In addition to a growing beer market, the country had an up and coming whisky industry and it might want to source Scottish malting barley given it was so associated with the product.

“Our export team worked for years to gain access to the market and now we have opened the doors, it is a market that can be developed,” he said.

Enormous opportunity

Phil Garnham, malting barley specialist for Fengrain, said China could represent an enormous opportunity for the UK, although it was unlikely any loads would go before August or September 2017 because the market was tighter following poor harvests in several EU countries.

It was not yet clear what quality the Chinese would be seeking, but the UK was well-placed to take advantage of any trade as it, along with Denmark, was one of the few EU countries with good quality this season, he said.

Gleadell sales director Stuart Shand said industry representatives had worked hard for the UK to become an approved supplier to China.

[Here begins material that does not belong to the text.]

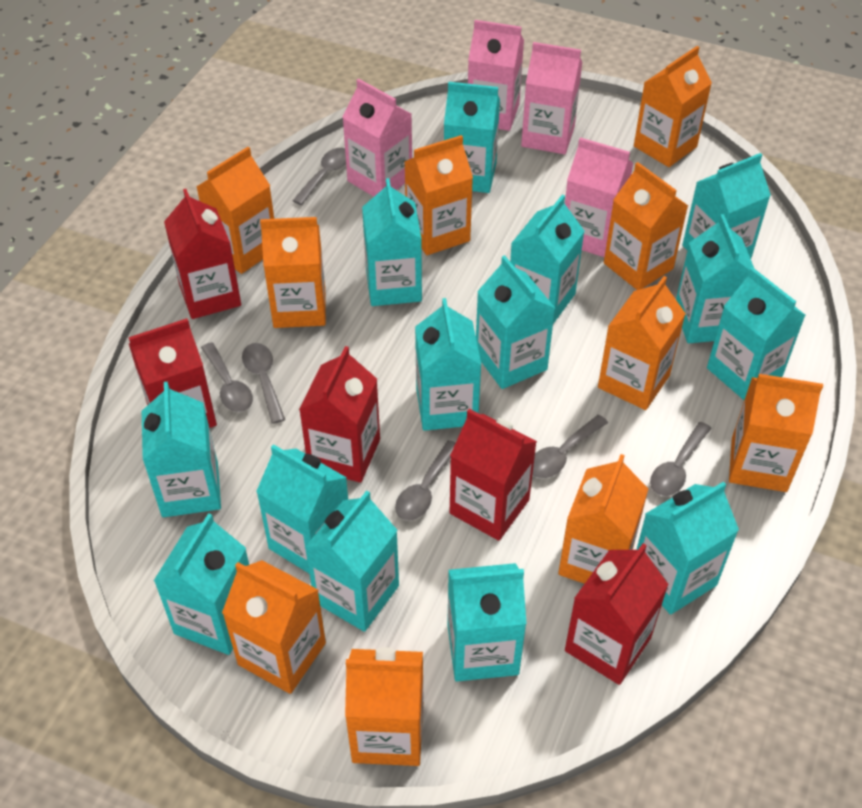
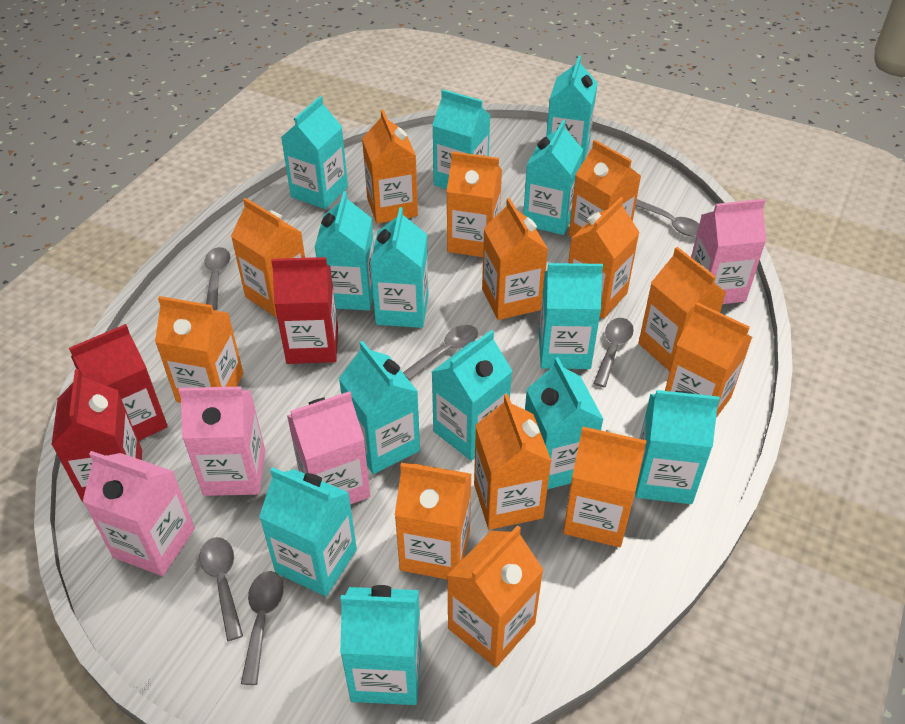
orange carton: 10 -> 13
red carton: 5 -> 3
turquoise carton: 14 -> 13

However, while the company had sold malting barley to China in the past and expected to again at a point in the future, it would probably not happen immediately.

Increased demand

“I don’t think it will be this year and possibly not next,” he said “This year there is less barley available in the EU because of a poor harvest in countries like France and Germany. This means there is increased demand for UK malting barley and it is more likely to go to traditional homes [within Europe] rather than China.”

The EU malting barley market is quiet at the moment with brewers and distillers not yet feeling the pressure to purchase fresh supplies. However, the tighter market for quality grain has meant prices had moved up.

Spring barley is currently making £140/t ex-farm for October onwards, which is a £35-£40/t premium over feed barley values.